Vorliegender Text:
Schön, dass der Laden brummt, wenn Helga Siebert mit "Swingin' Easy" vorerst das letzte Mal zusammen auftritt. Und besonders schön ist das herrliche Ambient...
Schön, dass der Laden brummt, wenn Helga Siebert mit "Swingin' Easy" vorerst das letzte Mal zusammen auftritt. Und besonders schön ist das herrliche Ambiente im Garten vor dem Stadtschloss, mit Blick auf Stadtmauer und Altstadt in lauer Sommernacht.
Stimmungsvoll wird zunächst ein "Love is in the Air" geswingt, als Einstimmung sozusagen. Das Publikum genießt die ausgefeilten Klänge von Swingin' Easy, Harald Fischer am Piano und Axel Keilhack am Saxophon. Es hat auch Substanz, wenn die Musiker bewusst in schräge Sounds abdriften - einhergehend mit Sieberts scharfzüngigen Wortspielereien. Die drei verstehen sich wirklich blind.
Da wird nicht lange gefackelt, wenn Helga ihr eigenes Gedicht über die menschlichen Triebe zum Besten gibt und klarstellt "Neeeein, wir gehen nicht in Rente!", dass der letzte gemeinsame Auftritt lediglich eine kreative Atempause sei. Nach "Liebe und Genusslust" "Blue Moon" und "Reisefreuden" wird ungezügelt gelästert, was das Zeug hält. Aber auch Nachdenkliches von Heine und Goethe, Uhland und Ringelnatz wird eingewebt in den ironischen Satire-Teppich - und immer lacht sie sich ins Fäustchen und kringelt sich innerlich vor Lachen - sichtbar an ihrem schelmischen Gebaren.
Gedanken laufen ins Leere
Wenn sie mitten im Text stoppt, das Gedicht oder Lied nicht beendet und die Gedanken ins Leere lässt. Diese diebische Lust und Freude, dem Publikum höchste Verblüffung und eigenes Gripseinschalten zuzumuten, ist ihr schlaues Markenzeichen.
Für Männlein und Weiblein hat sie ein eigenes Gedicht parat "Manchmal sieht's man an den Nasen, wenn die Männer auswärts grasen." Siebert, die während der Woche in Hamburg lebt, ihr Mann aber in Bad Staffelstein, kokettiert immer wieder mit der Empfehlung für Paare: "Seit 20 Jahren getrenntes Wohnen ist so erfrischend, dass man sich immer neu kennenlernt."

Aufgaben:
1. Schreibe den Abschnitt des Konzertberichts neu, der mit den Worten „Da wird nicht“ beginnt und mit „ihrem schelmischen Gebaren.“ endet. Ersetze darin „Reisefreuden“ durch „Urlaubsfreuden“.
2. In welcher Stadt lebt Helga Siebert laut dem Konzertbericht während der Woche?
3. Bitte führe den Konzertbericht nach seinem letzten Satz weiter.

Vorliegende Zeilen:
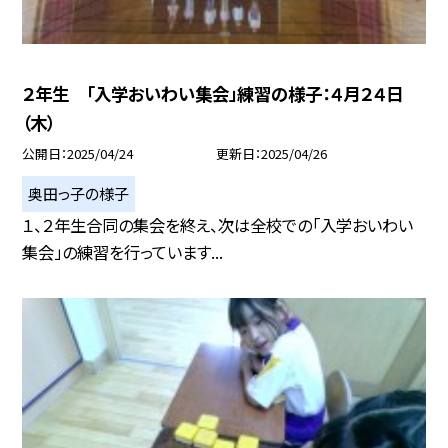
２年生 「入学おいわい集会」練習の様子：４月２４日
（木）
公開日
2025/04/24
更新日
2025/04/26
奥田っ子の様子
１、２年生合同の集会を終え、次は全校での「入学おいわい
集会」の練習を行っています...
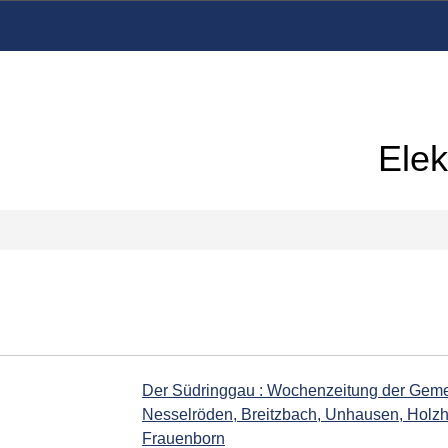
Elek
Der Südringgau : Wochenzeitung der Gem
Nesselröden, Breitzbach, Unhausen, Holzha
Frauenborn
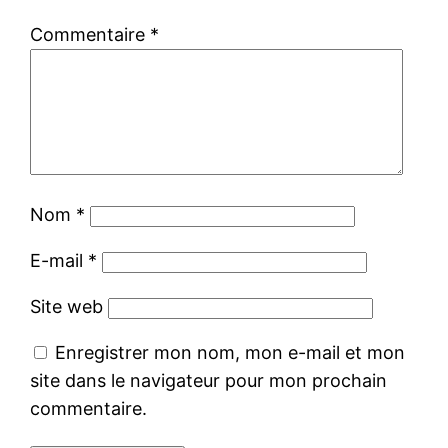
Commentaire
*
Nom
*
E-mail
*
Site web
Enregistrer mon nom, mon e-mail et mon
site dans le navigateur pour mon prochain
commentaire.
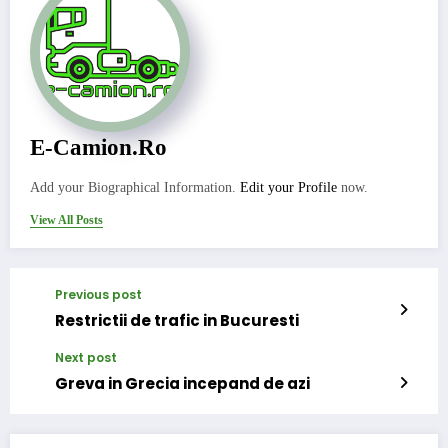
E-Camion.ro
Add your Biographical Information.
Edit your Profile
now.
View All Posts
Previous post
Restrictii de trafic in Bucuresti
Next post
Greva in Grecia incepand de azi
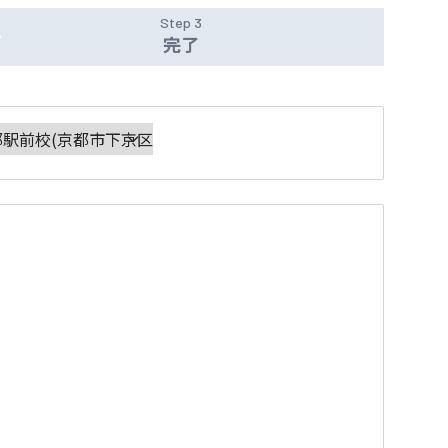
Step 3
完了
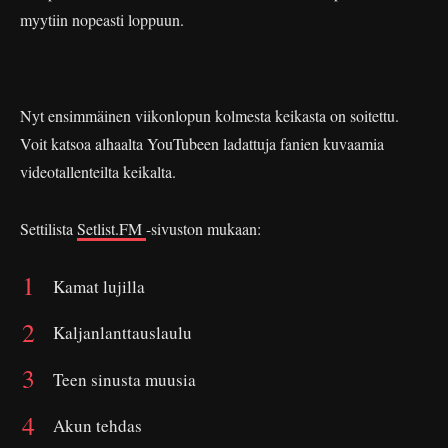
myytiin nopeasti loppuun.
Nyt ensimmäinen viikonlopun kolmesta keikasta on soitettu.
Voit katsoa alhaalta YouTubeen ladattuja fanien kuvaamia
videotallenteilta keikalta.
Settilista
Setlist.FM
-sivuston mukaan:
Kamat lujilla
Kaljanlanttauslaulu
Teen sinusta muusia
Akun tehdas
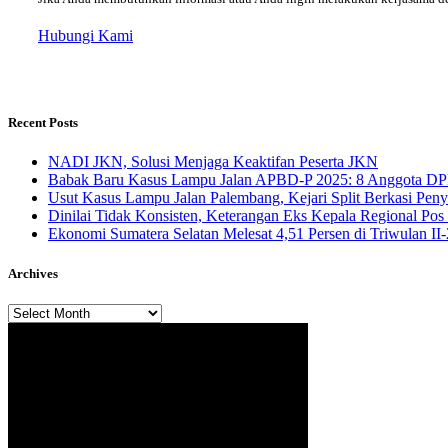
Hubungi Kami
Recent Posts
NADI JKN, Solusi Menjaga Keaktifan Peserta JKN
Babak Baru Kasus Lampu Jalan APBD-P 2025: 8 Anggota DP
Usut Kasus Lampu Jalan Palembang, Kejari Split Berkasi Pen
Dinilai Tidak Konsisten, Keterangan Eks Kepala Regional Po
Ekonomi Sumatera Selatan Melesat 4,51 Persen di Triwulan I
Archives
Archives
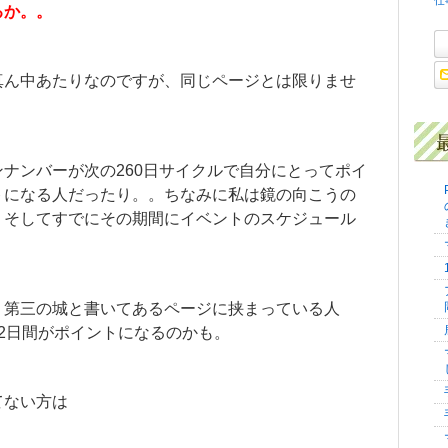
るか。。
真ん中あたりなのですが、同じページとは限りませ
ナンバーが次の260日サイクルで自分にとってポイ
トになる人だったり。。ちなみに私は鏡の向こうの
。そしてすでにその期間にイベントのスケジュール
、第三の城と書いてあるページに挟まっている人
2日間がポイントになるのかも。
てない方は
。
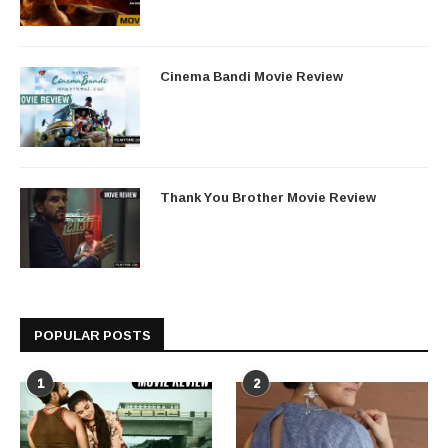
Cinema Bandi Movie Review
Thank You Brother Movie Review
POPULAR POSTS
1
2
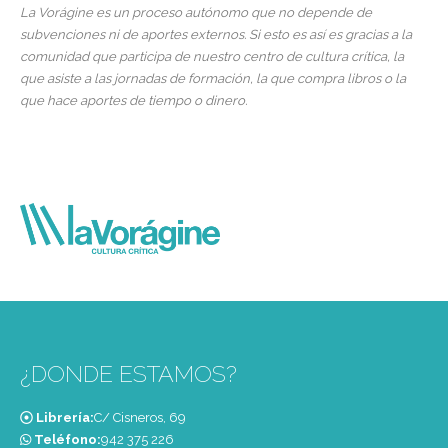
La Vorágine es un proceso autónomo que no depende de
subvenciones ni de aportes externos. Si esto es así es gracias a la
comunidad que participa de nuestro centro de cultura crítica, la
que asiste a las jornadas de formación, la que compra libros o la
que hace aportes de tiempo o dinero.
¿DONDE ESTAMOS?
Librería:
C/ Cisneros, 69
Teléfono:
‭942 375 226‬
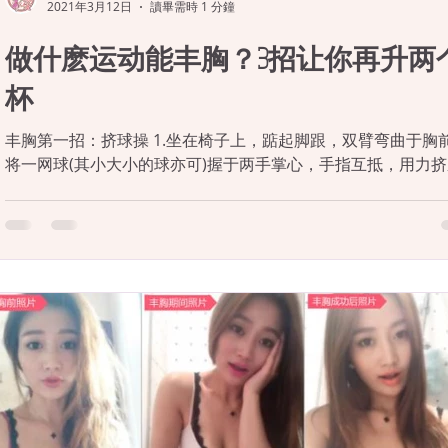
2021年3月12日
讀畢需時 1 分鐘
做什麽运动能丰胸？3招让你再升两
杯
丰胸第一招：挤球操 1.坐在椅子上，踮起脚跟，双臂弯曲于胸
将一网球(其小大小的球亦可)握于两手掌心，手指互抵，用力
球。 2.保持挤压状态，慢慢向前伸展双臂，伸直后再收回双臂
松片刻。重复10次。 丰胸第二招：向下俯卧撑...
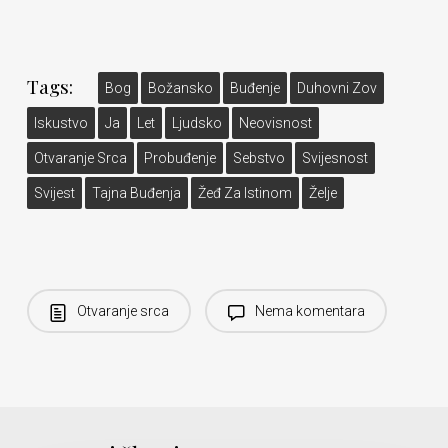
Tags:
Bog
Božansko
Buđenje
Duhovni Zov
Iskustvo
Ja
Let
Ljudsko
Neovisnost
Otvaranje Srca
Probuđenje
Sebstvo
Svijesnost
Svijest
Tajna Buđenja
Žeđ Za Istinom
Želje
Otvaranje srca
Nema komentara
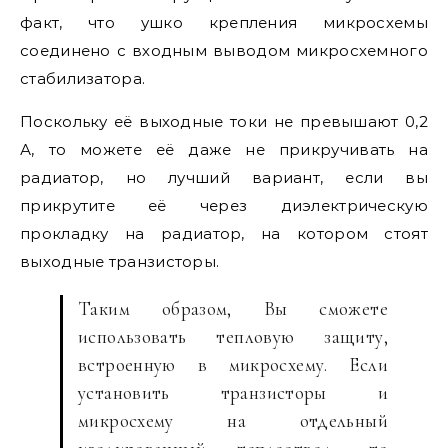
факт, что ушко крепления микросхемы
соединено с входным выводом микросхемного
стабилизатора.
Поскольку её выходные токи не превышают 0,2
А, то можете её даже не прикручивать на
радиатор, но лучший вариант, если вы
прикрутите её через диэлектрическую
прокладку на радиатор, на котором стоят
выходные транзисторы.
Таким образом, Вы сможете
использовать тепловую защиту,
встроенную в микросхему. Если
установить транзисторы и
микросхему на отдельный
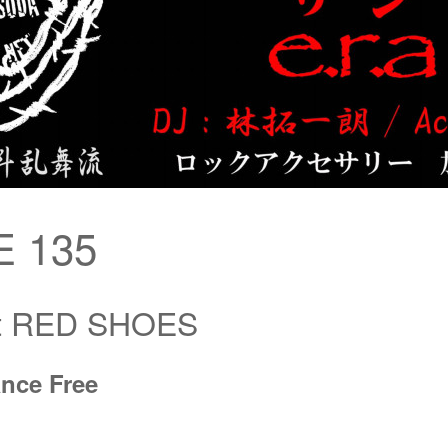
 135
at RED SHOES
nce Free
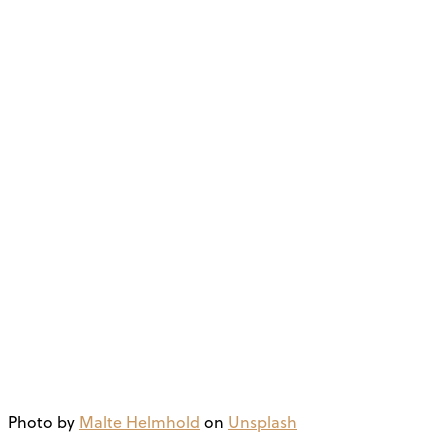
Photo by
Malte Helmhold
on
Unsplash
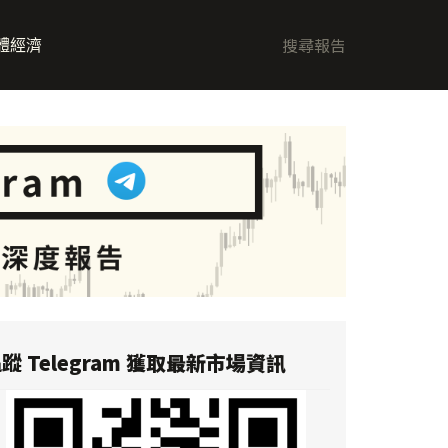
體經濟
蹤 Telegram 獲取最新市場資訊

Antworten:
1.
Da wird nicht lange gefackelt, wenn Helga ihr eigenes Gedicht über die menschlichen Triebe zum Besten gibt und klarstellt "Neeeein, wir gehen nicht in Rente!", dass der letzte gemeinsame Auftritt lediglich eine kreative Atempause sei. Nach "Liebe und Genusslust" "Blue Moon" und "Urlaubsfreuden" wird ungezügelt gelästert, was das Zeug hält. Aber auch Nachdenkliches von Heine und Goethe, Uhland und Ringelnatz wird eingewebt in den ironischen Satire-Teppich - und immer lacht sie sich ins Fäustchen und kringelt sich innerlich vor Lachen - sichtbar an ihrem schelmischen Gebaren.

2. In Hamburg.

3.
Das Englische von Axel Keilhack ist zu drollig, wenn er "I Found A New Baby" schmachtet und sein Saxophon vibrieren lässt. Und Fischer haut äußerst exaltiert in die Tasten bei Musiktiteln wie "Dobbs Boogie" und "It's Only A Papermoon". Das Kirchweihlied "Wo ist denn das Görchla, Görchla ist heut net daham, er ist auf der Kerwa, frisst die ganzen Bratwöschd zamm" muss Helga zwar außerplanmäßig über sich ergehen lassen, belustigt jedoch mit ihrer hanseatisch-eleganten Übersetzung.
Bei Anekdoten über Unwegbarkeiten der Deutschen Bundesbahn, als die sich tatsächlich mal verfahren hat, bleibt kein Auge trocken. Sie philosophiert über Krötenwanderungen, E-Bikes und Breitsattelfahrer genauso wie über Diätenwahn. Gerne würde sie eine eigene Partei mit Namen "Rund & Gesund" gründen. Und untermalt das Ganze mit dem Lied frei umgetextet "Du bist nicht allein vor dem Kühlschrank heute Abend". Auch Blutdruckmessen als weitere Variante von Sex im Alter ist nur einer ihrer geistreichen abstrusen Gedanken. "Warum schickt man über 70-Jährige im eisigen Winter aufs Schiff?", sinniert sie. "Haben die Erben da zugeredet?" "Nimm uns mit auf die Reise, Schettino, Schettino" , trällert sie. Bei "La Paloma Ade", "Ich war noch niemals in New York" und "Über den Wolken" singt das Publikum lauthals mit. Und alle schwofen und jubeln bei der allerletzten Zugabe "Gigolo".
"Das war ein Abend für mich, für Euch, für Sie - mit ganz viel Poesie!", verabschiedet sie sich lachend mit gespielter Melancholie.